» **TEXTAUSZUG**
Am ſechſten kam die Nachricht von Jaucourt's Freilaſſung.
Madame de Staël war zu Manuel gefahren, damals Procureur
de la Commune. Sie hatt' ihn beinahe fußfaͤllig gebeten, ſich
fuͤr Jaucourt zu verwenden. Manuel, ſtill, finſter, in ſich ge¬
kehrt, von Kindsbeinen an Republikaner, war uͤbrigens kein
boͤſer Menſch. Er that das Seinige, und Jaucourt entkam aus
der Abbaye am Abend vor dem Gemoͤrd' am 2. September. —
Es wuͤrde Schad' um ihn geweſen ſein, haͤtt' er ſterben muͤſſen.
Er iſt ein guter Mann, in dem kein Falſch iſt.

» **DATEN**

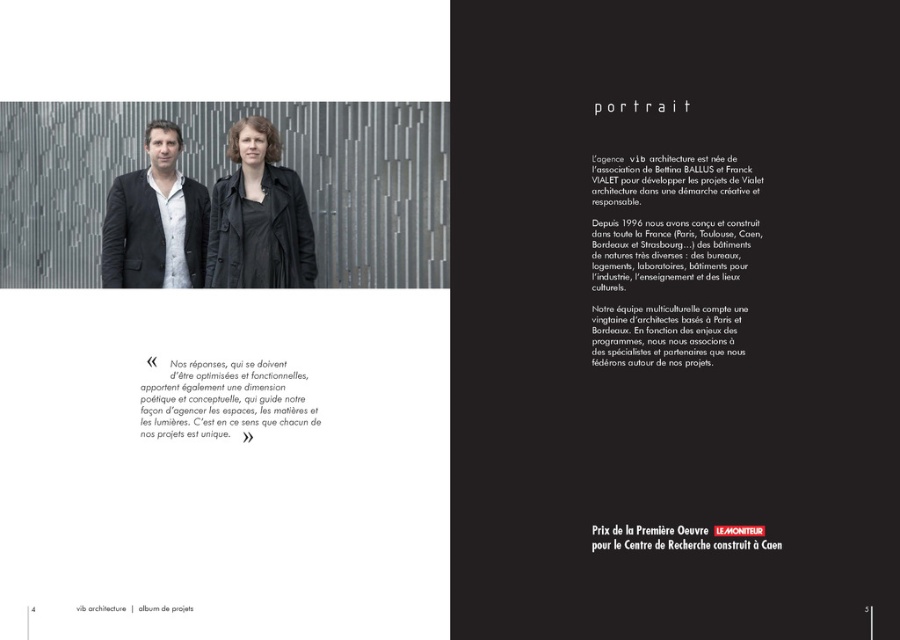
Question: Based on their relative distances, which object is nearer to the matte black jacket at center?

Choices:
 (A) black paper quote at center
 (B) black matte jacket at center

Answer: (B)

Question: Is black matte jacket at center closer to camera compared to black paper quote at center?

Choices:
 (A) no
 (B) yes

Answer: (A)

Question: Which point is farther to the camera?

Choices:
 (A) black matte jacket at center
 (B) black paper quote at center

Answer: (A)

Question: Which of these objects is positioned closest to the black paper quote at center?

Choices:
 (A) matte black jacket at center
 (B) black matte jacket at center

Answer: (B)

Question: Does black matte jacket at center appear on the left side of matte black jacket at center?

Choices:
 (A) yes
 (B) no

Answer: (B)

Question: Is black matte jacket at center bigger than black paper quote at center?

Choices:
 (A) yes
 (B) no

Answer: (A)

» **AUFGABEN ZUR ÜBUNG**
- 1) Beantworten Sie anhand des Textauszugs die folgenden Fragen:
(a) Welches Amt hatte Manuel damals inne?
(b) Aus welchem Gebäude entkam Jaucourt?
(c) Wann entkam Jaucourt von dort?
- 2) Prüfen Sie bitte, ob die folgenden Aussagen mit dem Textauszug übereinstimmen, und belegen Sie jede Entscheidung mit einem Zitat:
(a) Madame de Staël bat Manuel beinahe fußfällig, sich für Jaucourt einzusetzen.
(b) Manuel wird als böser Mensch beschrieben.
(c) Die Nachricht von Jaucourts Freilassung kam am zweiten.

» **ANTWORTEN IM EINZELNEN**
- 1)
(a) Er war Procureur de la Commune.
(b) Er entkam aus der Abbaye.
(c) Er entkam am Abend vor dem Gemörd am 2. September.

- 2)
(a) Ja: „Sie hatt' ihn beinahe fußfaͤllig gebeten, ſich fuͤr Jaucourt zu verwenden.“
(b) Nein: „war uͤbrigens kein boͤſer Menſch“
(c) Nein: „Am ſechſten kam die Nachricht von Jaucourt's Freilaſſung.“